■オンライン・バンキング・システムのバグ発見
■それは偶然見つかった
オンライン・バンキング・システムのバグ発見といっても私はハッカーではないし、そのような力も持っていないので、偶然見つかったというだけのことです。
ことの起こりは数日前。毎月取引があるN研究所に振込をしようと事務員さんがH銀行に行ったことから始まりました。
いつものように、振込カードを機械に入れてN研究所の名前をみると、別の振込先の名前が表示される。これはおかしいと思い何回かチャレンジしてみたが、どうにもうまくいかなかったそうだ。
そこでH銀行の窓口担当者に尋ねると、「そんなことはない。初めて聞きました」といって担当者が操作をするも相変わらず別の名前が出てしまう。
「おかしいですねぇ。これはちょっと本部に聞いてみますので、今回は窓口で振込みをしてください」ということになったそうだ。じつはこれが大問題となるバグの始まりだった。
■大変な事実が分かった
翌日、その銀行の支店長から電話があり、詳しいことはお伺いしたときに話しますが、まずは申し訳ありませんでしたと何かあわてている様子だった。
翌日午前中十一時ならばこちらも都合がいいのでと伝えておいたところ、時刻どおり支店長と副支店長が手土産を持って来た。そこで初めて今回の振込みミスについて知ることになった。
聞くと、その銀行から別の銀行への振込みについて最近オンラインソフトを変えたばかりで、まさかこんな大きな問題が起こるとは思ってもいなかったとか。ようは、振込専用カードの読み取りのバグだというのである。(以下、支店長の説明によると)

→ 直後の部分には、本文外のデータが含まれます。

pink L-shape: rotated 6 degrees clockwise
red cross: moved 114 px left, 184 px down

振込カードは3箇所登録できるようになっているがその2番目がエラーを起していた。
N研究所の振込先は2箇所あって、その2ツの口座は名前が違うにもかかわらず、なんと口座番号が全く同じだった。まずこれが間違いの元だ。
しかもメインの口座名はともかく、二つ目の口座名やたら文字数が多い口座名だったので、通常ならば銀行名、支店名、支所名、口座番号など4行でいいところを、5行もしくは6行も使ってしまったことで、2番目を3番目の振込先だとコンピュータが勘違いしたのだそうだ。
2番目が3番目に繰り下がると、今度は3番目がクルリと1番目に上がってしまい、その結果1番目の口座名が2番目になって画面表示してしまう。
■バグの正体
事務員さんが何回振込み操作をしようとしても別の振込先が画面表示される原因はこれだった。結局、これがオンラインソフトのバグであると分かったが、当のH銀行、また振込先のM銀行の内部では大問題になっていた。

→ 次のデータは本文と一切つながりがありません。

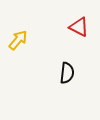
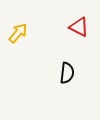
yellow arrow: moved 7 px up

H銀行は地場の有力銀行であり、M銀行は全国レベルの超巨大企業であって、取引先も多く、よくこんな問題がこれまで起こらなかったものだと支店長はビックリしていた。
■旧型機はOKで、新型機はダメ
ちなみにH銀行の副支店長の説明によると、旧型のマシンは何ともないが、新型のマシンで不具合が出るそうだ。
H銀行では支店の統廃合で先日もある支店を取り壊し本店に併合。それでは顧客に迷惑をかけるので最新の端末を大型店舗に設置したばかりだった。

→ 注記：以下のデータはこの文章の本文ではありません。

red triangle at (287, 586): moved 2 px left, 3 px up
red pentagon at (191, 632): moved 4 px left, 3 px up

その最新マシンで不具合が出たから、支店はじめ銀行全体ならびにソフト会社をあげて上を下への大騒ぎになったわけだ。
■何万人もの人間がチェックしても
今回のバグ発見は私のところで小額であったから良いようなものの、もしこれが数千万単位の振込みミスが各社で発生していたらと思うとゾッとする。
もしカードに登録されているからといって数千万の振込みを相手先も確認せずに送金ボタンを押したらどうなるだろう。振込まれた会社はあわてるし、入ってくるはずの売掛金が入らない会社は倒産するかもしれない。
コンピュータ社会といえども、やはり最後は人間の目で確認をするということが絶対条件だということを痛感した。
いずれにしても、巨大銀行間、ソフト会社の数万人がテストを繰り返しているにもかかわらず、このような初歩的なバグが出るとは。
■重大事にならずにすんだ
今回のバグ発見は、早い時期だったことで事なきを得た。
支店長も顧客に迷惑をかけて申し訳ないという気持ちと同時に、バグを大問題になる前に発見、対処できたことでホッとしたのだろう。「これに気づかなかったら大変なことになっていました。本当にありがとうございました」といって帰っていった。
大きな問題であったにもかかわらず、事前に解決できて、誰の首も飛ばすに良かったと思える出来事でした。